Colloquium: Alexandru Petrescu, University of Sherbrooke

March 30, 2021 - 5:00pm

 

Quantum information processing with superconducting circuits: Purcell effect and the measurement problem

With rapid advances in fabrication, measurement, and control, superconducting circuits have become one of the leading architectures for quantum information processing. Yet, scaling such systems up towards practical applications poses remarkable challenges. At the hardware level, a strict requirement is to have fast, high-fidelity gate operations and state measurement. For theorists, this requires developing accurate models describing the complex dynamics of superconducting circuits under drives.
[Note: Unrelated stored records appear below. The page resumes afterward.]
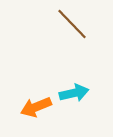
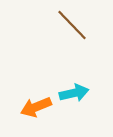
brown line: moved 1 px down
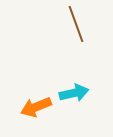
brown line: moved 4 px right, 1 px up; rotated 24 degrees clockwise
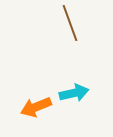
brown line: moved 6 px left, 1 px up
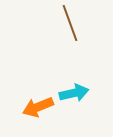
orange arrow: moved 2 px right
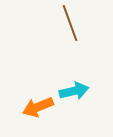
cyan arrow: moved 2 px up
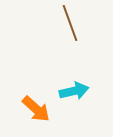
orange arrow: moved 2 px left, 2 px down; rotated 116 degrees counterclockwise
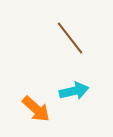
brown line: moved 15 px down; rotated 18 degrees counterclockwise
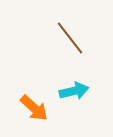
orange arrow: moved 2 px left, 1 px up
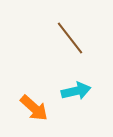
cyan arrow: moved 2 px right
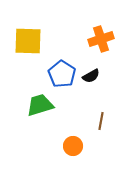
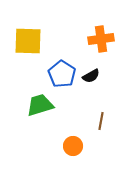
orange cross: rotated 10 degrees clockwise
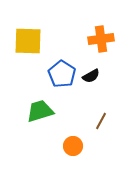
green trapezoid: moved 6 px down
brown line: rotated 18 degrees clockwise
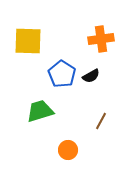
orange circle: moved 5 px left, 4 px down
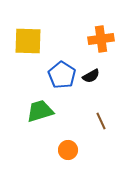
blue pentagon: moved 1 px down
brown line: rotated 54 degrees counterclockwise
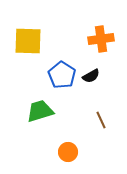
brown line: moved 1 px up
orange circle: moved 2 px down
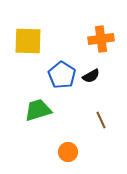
green trapezoid: moved 2 px left, 1 px up
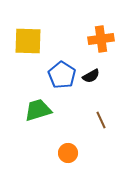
orange circle: moved 1 px down
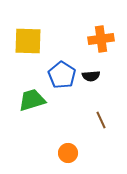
black semicircle: rotated 24 degrees clockwise
green trapezoid: moved 6 px left, 10 px up
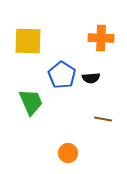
orange cross: moved 1 px up; rotated 10 degrees clockwise
black semicircle: moved 2 px down
green trapezoid: moved 1 px left, 2 px down; rotated 84 degrees clockwise
brown line: moved 2 px right, 1 px up; rotated 54 degrees counterclockwise
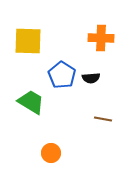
green trapezoid: rotated 36 degrees counterclockwise
orange circle: moved 17 px left
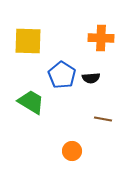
orange circle: moved 21 px right, 2 px up
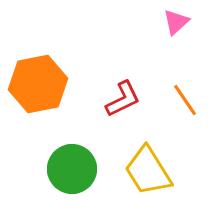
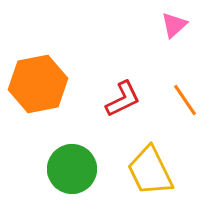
pink triangle: moved 2 px left, 3 px down
yellow trapezoid: moved 2 px right; rotated 6 degrees clockwise
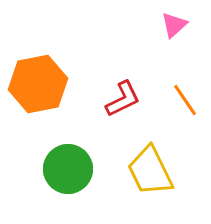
green circle: moved 4 px left
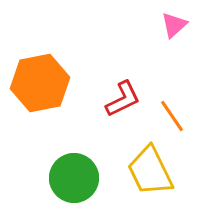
orange hexagon: moved 2 px right, 1 px up
orange line: moved 13 px left, 16 px down
green circle: moved 6 px right, 9 px down
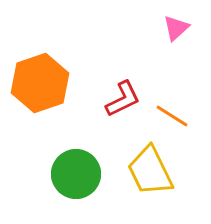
pink triangle: moved 2 px right, 3 px down
orange hexagon: rotated 8 degrees counterclockwise
orange line: rotated 24 degrees counterclockwise
green circle: moved 2 px right, 4 px up
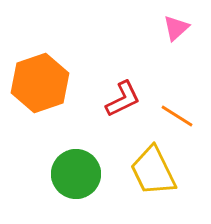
orange line: moved 5 px right
yellow trapezoid: moved 3 px right
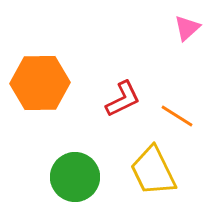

In this talk we pedagogically introduce this experimental platform, and discuss a ubiquitously used protocol for qubit measurement, which is closely related to the well-known radiative Purcell decay of an atom. We then focus on the so-called “measurement problem”: experiments show that qubit relaxation rates can be strongly dependent on the power of the measurement drives, which hinders efforts to improve readout speed and fidelity.  We explain this by finding the leading nonlinear corrections to the Purcell decay, and identify stimulated emission as the principal mechanism at play.  Time permitting, we will present some applications of the same formalism to the study of two-qubit gates, correlated noise and crosstalk in multi-qubit systems.